=== Reading passage ===

JIM FAQ

Original Author: Gabriele Garzoglio
Most Recent Update:
$Author: garzogli $
$Revision: 1.4 $

$Date: 2004/10/25 22:33:42 $.

Symptoms:

  1. I have submitted a job and it has been idle in the queue for a long time.

I have submitted a job and it has been idle in the queue for a long time.

  1. A job can stay idle even 10 minutes, if the grid is particularly busy. If it is idle longer than that, there is generally a problem.
  2. Has the job been matched to a remote site? Follow this procedure to find out:
    Check the status of the queue of the "submission site" where the job was submitted:
    1. go to http://samgrid.fnal.gov:8080  and click on "Get information about the submission sites"
    2. click on the submission site "Scheduler Name"
    3. look at the row corresponding to the given job (it is identified by its global job id): the job has been matched if there is an entry for the "Execution Site" column
    IF the job has NOT been matched, check if the site wanted by the job is advertised:
    1. Find out what site the job wants by following this procedure:
      1. From the page on the status of queue, click on the Idle status link for the given job
      2. Click on Details: this shows the full description (classad) of the job
      3. Look at the "Requirements" attribute (first column): the second column should show a long expression, including TARGET.station_name_ == "MyStationName": MyStationName identifies the site where the job wants to run.

===

■ Problem
Carry on the JIM FAQ on idle jobs from the point where it ends, picking up after its last sentence.

=== Data section ===

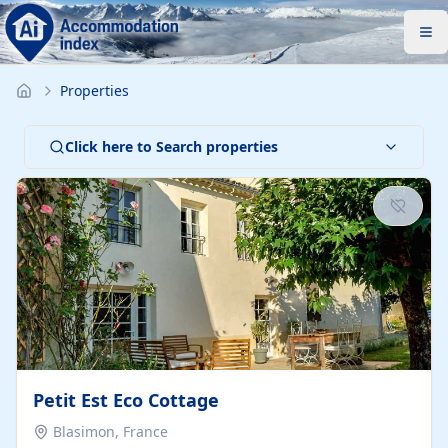
Properties
Click here to Search properties
Petit Est Eco Cottage
Blasimon, France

===

■ Response
        IF you don't find
        TARGET.station_name_, the job is trying to use automatic brokering: contact an expert.
    2. Find out if the site is advertised
      1. go to http://samgrid.fnal.gov:8080  and click on "Get information about the advertised sites."
      2. IF you do NOT see MyStationName in the list of "Station Name", the site is NOT advertised: ask the site administrator to restart jim_advertise. This is generally done using the commands "ups stop server_run" and "ups run server_run". If jim_advertise is running but no classad is collected, contact an expert.
        ELSE the site is advertised, click on the MyStationName link: this is the description of the site (classad). There may be more than one description for a site, depending on the services offered by the site. Compare the "Requirements" attribute of the job description with all the site descriptions available: in the job "Requirements" expression, "TARGET" refers to attributes of the site description. Check that every element of the "Requirements" expression matches an attribute of the site description.
        For example, if the job has the element TARGET.jobmanager_name_=="jobmanager-mcfarm", check that the site description has an attribute "jobmanager_name_" with value "jobmanager-mcfarm"
        • IF there is no site description that matches a job, there is either a configuration problem at the site (e.g. the site should advertise that it offers an interface to mcfarm via jobmanager-mcfarm and it is not)  or the user expects a site to offer more services than what it was installed there. Clarify the situation with the user and the site administrators.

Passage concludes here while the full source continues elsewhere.